[Collected data entries]
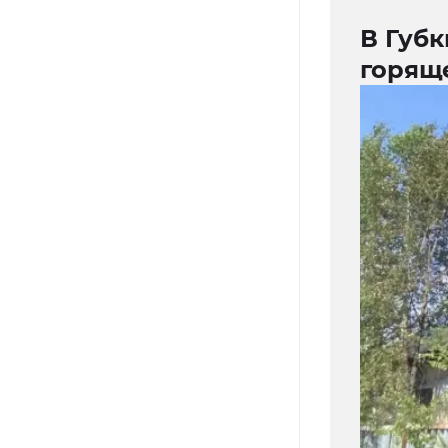
В Губ
горящ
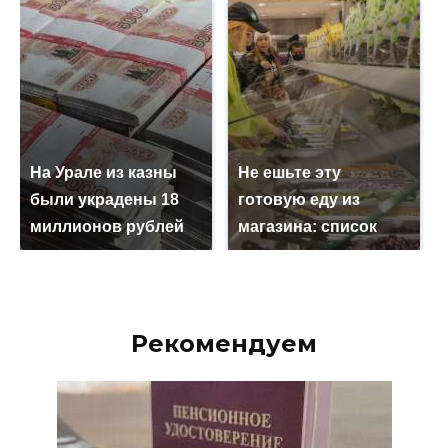
На Урале из казны
Не ешьте эту
были украдены 18
готовую еду из
миллионов рублей
магазина: список
Рекомендуем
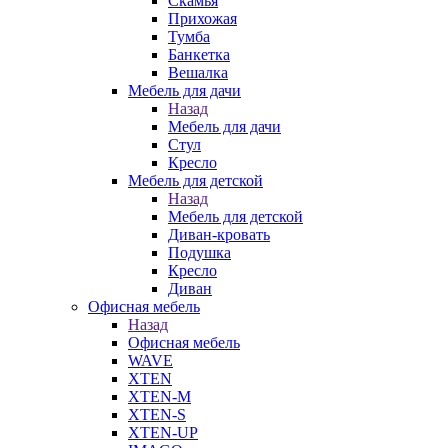
Скамья
Прихожая
Тумба
Банкетка
Вешалка
Мебель для дачи
Назад
Мебель для дачи
Стул
Кресло
Мебель для детской
Назад
Мебель для детской
Диван-кровать
Подушка
Кресло
Диван
Офисная мебель
Назад
Офисная мебель
WAVE
XTEN
XTEN-M
XTEN-S
XTEN-UP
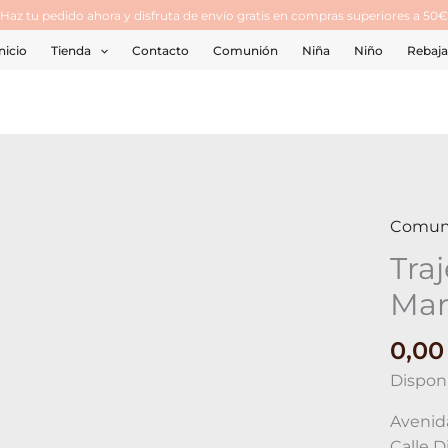
¡Haz tu pedido ahora y disfruta de envío gratis en compras superiores a 50€
nicio
Tienda
Contacto
Comunión
Niña
Niño
Rebaja
Comun
Tra
Mar
0,0
Disponi
Avenida
Calle D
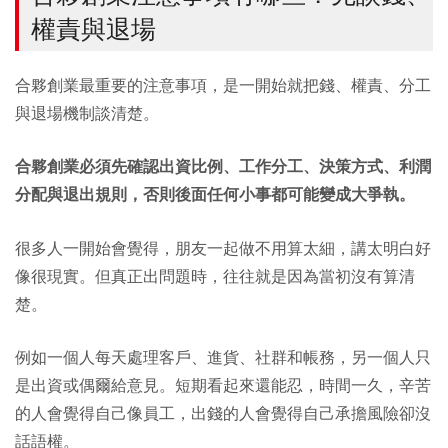
權責與退場
合夥創業最重要的注意事項，是一開始就把錢、權責、分工
與退場機制談清楚。
合夥創業必須先確認出資比例、工作分工、決策方式、利潤
分配與退出規則，否則後面任何小事都可能變成大爭執。
很多人一開始會覺得，朋友一起做不用算太細，講太明白好
像很現實。但真正出問題時，往往就是因為當初沒有算清
楚。
例如一個人每天處理客戶、進貨、社群和帳務，另一個人只
是出資或偶爾給意見。短期看起來還能忍，時間一久，辛苦
的人會覺得自己像員工，出錢的人會覺得自己承擔風險卻沒
話語權。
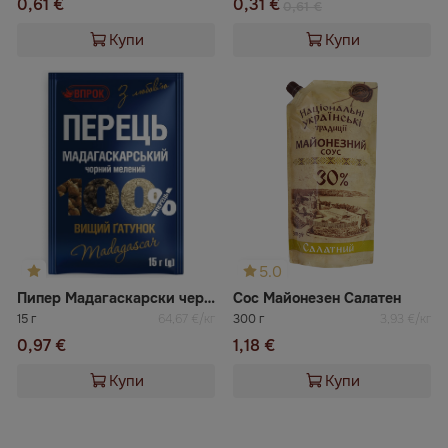
0,61 €
0,31 €
0,61 €
Купи
Купи
5.0
Пипер Мадагаскарски черен млян Впрок
Сос Майонезен Салатен
15 г
64,67 €/кг
300 г
3,93 €/кг
0,97 €
1,18 €
Купи
Купи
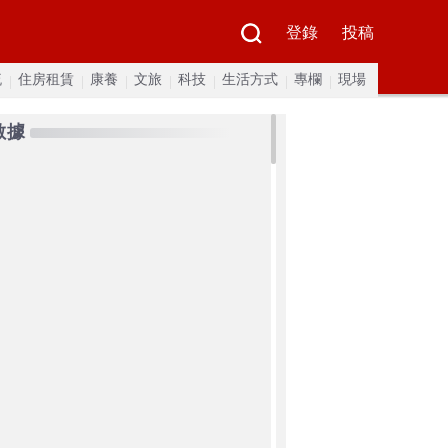
登錄
投稿
流
住房租賃
康養
文旅
科技
生活方式
專欄
現場
數據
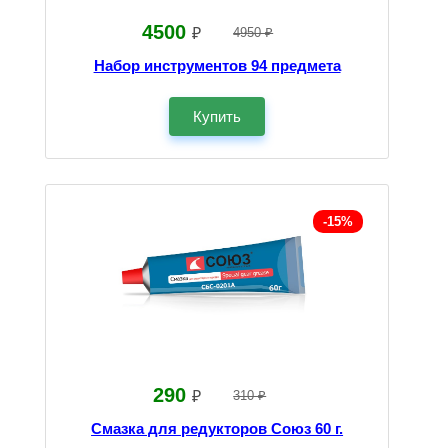
4500
₽
4950 ₽
Набор инструментов 94 предмета
Купить
-15%
290
₽
310 ₽
Смазка для редукторов Союз 60 г.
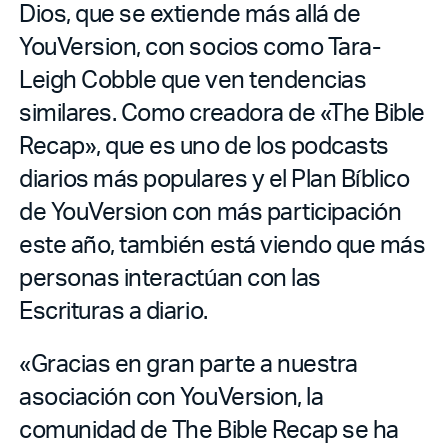
Dios, que se extiende más allá de
YouVersion, con socios como Tara-
Leigh Cobble que ven tendencias
similares. Como creadora de «The Bible
Recap», que es uno de los podcasts
diarios más populares y el Plan Bíblico
de YouVersion con más participación
este año, también está viendo que más
personas interactúan con las
Escrituras a diario.
«Gracias en gran parte a nuestra
asociación con YouVersion, la
comunidad de The Bible Recap se ha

_WHAT YOU HAVE TO DO_: Reproduce every line of text in the data above without changing anything, and leave the pictures out of your answer.

_RESPONSE_:
В Губ
горящ
На Урале из казны
Не ешьте эту
были украдены 18
готовую еду из
миллионов рублей
магазина: список
Рекомендуем
Скамья
Прихожая
Тумба
Банкетка
Вешалка
Мебель для дачи
Назад
Мебель для дачи
Стул
Кресло
Мебель для детской
Назад
Мебель для детской
Диван-кровать
Подушка
Кресло
Диван
Офисная мебель
Назад
Офисная мебель
WAVE
XTEN
XTEN-M
XTEN-S
XTEN-UP
¡Haz tu pedido ahora y disfruta de envío gratis en compras superiores a 50€
nicio
Tienda
Contacto
Comunión
Niña
Niño
Rebaja
Comun
Tra
Mar
0,0
Disponi
Avenida
Calle D
權責與退場
合夥創業最重要的注意事項，是一開始就把錢、權責、分工
與退場機制談清楚。
合夥創業必須先確認出資比例、工作分工、決策方式、利潤
分配與退出規則，否則後面任何小事都可能變成大爭執。
很多人一開始會覺得，朋友一起做不用算太細，講太明白好
像很現實。但真正出問題時，往往就是因為當初沒有算清
楚。
例如一個人每天處理客戶、進貨、社群和帳務，另一個人只
是出資或偶爾給意見。短期看起來還能忍，時間一久，辛苦
的人會覺得自己像員工，出錢的人會覺得自己承擔風險卻沒
話語權。
0,61 €
0,31 €
0,61 €
Купи
Купи
5.0
Пипер Мадагаскарски черен млян Впрок
Сос Майонезен Салатен
15 г
64,67 €/кг
300 г
3,93 €/кг
0,97 €
1,18 €
Купи
Купи
登錄
投稿
流
住房租賃
康養
文旅
科技
生活方式
專欄
現場
數據
4500
₽
4950 ₽
Набор инструментов 94 предмета
Купить
-15%
290
₽
310 ₽
Смазка для редукторов Союз 60 г.
Dios, que se extiende más allá de
YouVersion, con socios como Tara-
Leigh Cobble que ven tendencias
similares. Como creadora de «The Bible
Recap», que es uno de los podcasts
diarios más populares y el Plan Bíblico
de YouVersion con más participación
este año, también está viendo que más
personas interactúan con las
Escrituras a diario.
«Gracias en gran parte a nuestra
asociación con YouVersion, la
comunidad de The Bible Recap se ha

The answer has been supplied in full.